The best time to earth up potatoes is before the tubers start to turn green. If tubers have started to turn green, they are inedible, and they could be poisonous. A good guide for the start of the earthing process is to start when the shoots of your plant are around 8 inches or 20 cm long. You may want to earth up multiple times within the season however, I would recommend keeping earthing up whenever you can see bare stem over 2 inches at the base of the plants.
Use the right equipment when earthing up
You will find earthing much easier if you use a hoe. This should be used to draw the soil into mounds around the potato plant stems. You should look to use a sufficient amount of soil that leaves around 2 inches or 5cm of stem visible above the ground.
This is a suitable length because it ensures the tubers are deprived of light, which will prevent them from turning green, but it also provides enough foliage to enable the plant to grow at a reasonable rate. At this stage, you should also look to remove any weeds that have appeared since planting, as all these are doing is sapping up the nutrients from the soil.
Watch out for rainfall when earthing up potatoes
It is vital that you maintain your mound and you should keep a close watch on your potatoes.
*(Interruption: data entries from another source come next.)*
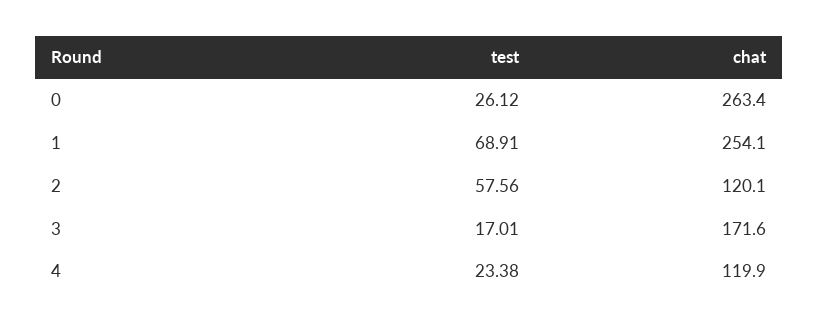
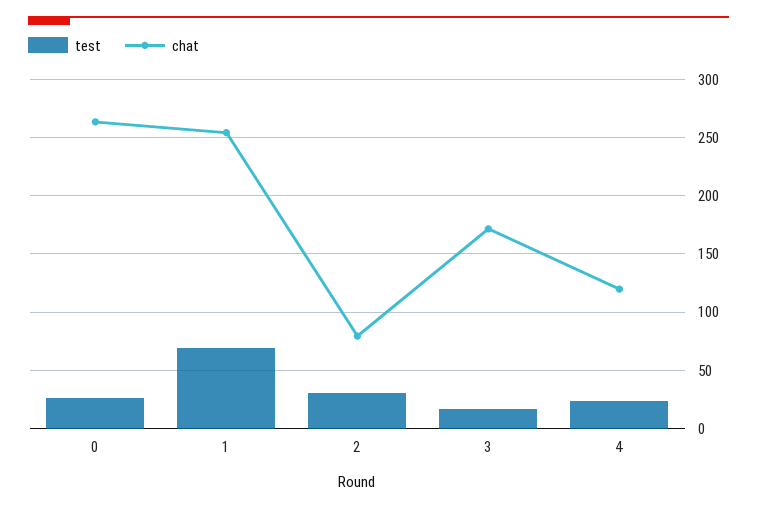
  {
    "test": {
      "0": 26.12,
      "1": 68.91,
-     "2": 57.56,
+     "2": 30,
      "3": 17.01,
      "4": 23.38
    },
    "chat": {
      "0": 263.4,
      "1": 254.1,
-     "2": 120.1,
+     "2": 80,
      "3": 171.6,
      "4": 119.9
    }
  }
If you experience heavy rainfall in your area, this may wash away your mound. If this happens it will have to be replaced. To minimise the likelihood of this occurring, do not build the mound too tall for its width. A shallow triangle is perfect for stability, a pyramid is somewhat ambitious and will erode in the weather.
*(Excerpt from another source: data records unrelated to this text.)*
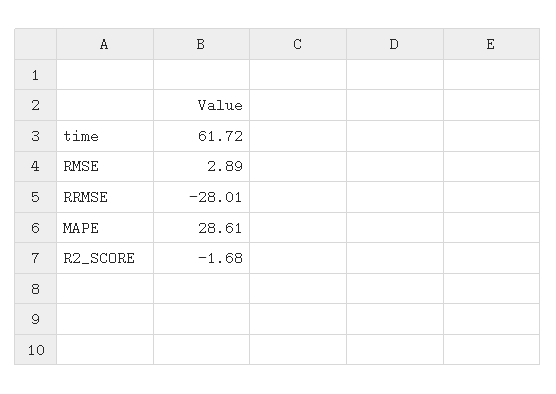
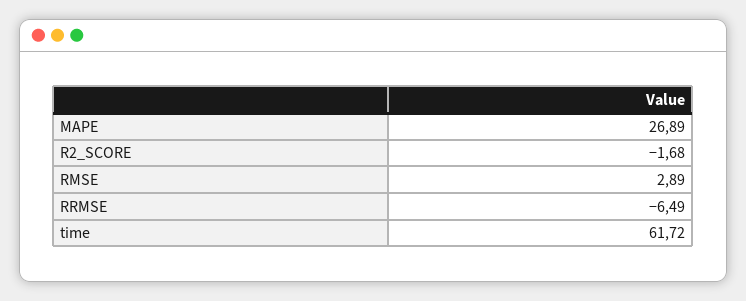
  {
    "time": 61.72,
    "RMSE": 2.89,
-   "RRMSE": -28.01,
+   "RRMSE": -6.49,
-   "MAPE": 28.61,
+   "MAPE": 26.89,
    "R2_SCORE": -1.68
  }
You should repeat the earthing up process when there is a growth of around 4 to 6 inches, or 10 to 15 cm, above the ground. Depending on the growth of your plant, you may need to earth up your potatoes three or four times in the same season.
Growing in containers
During the last year I grew my potatoes in bags, which were absolutely perfect. However earthing up is still a necessity. I followed the above concept, topping up the soil in the bag. I stopped when I filed the bag to the brim. This worked! The end result was a much larger crop of potatoes than I expected.
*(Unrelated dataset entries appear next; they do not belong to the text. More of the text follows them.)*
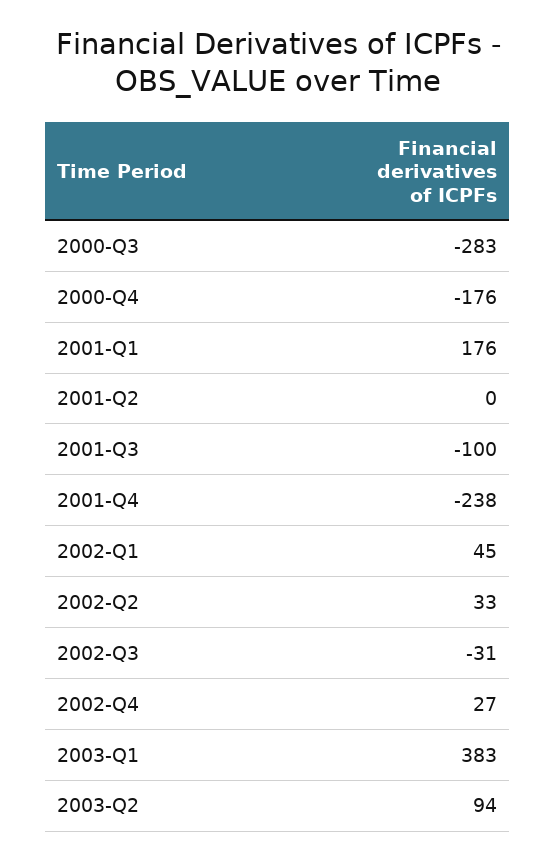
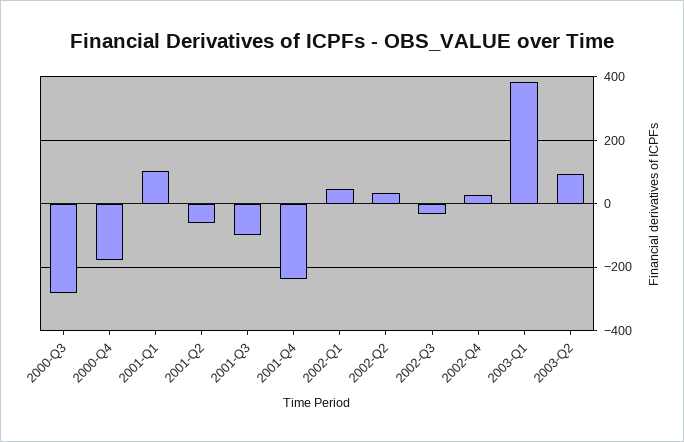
  {
    "2000-Q3": -283,
    "2000-Q4": -176,
-   "2001-Q1": 176,
+   "2001-Q1": 100,
-   "2001-Q2": 0,
+   "2001-Q2": -60,
    "2001-Q3": -100,
    "2001-Q4": -238,
    "2002-Q1": 45,
    "2002-Q2": 33,
    "2002-Q3": -31,
    "2002-Q4": 27,
    "2003-Q1": 383,
    "2003-Q2": 94
  }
The second great thing about container growing is that you do not need to worry about weather erosion. The soil is all contained!
Potatoes are a highly popular choice and a relatively simple vegetable to grow. As such it is understandable that many gardeners are keen to plant them. To maximise your return when growing potatoes, make sure you are comfortable and confident earthing up your potatoes.
Look forward to enjoying your home grown food.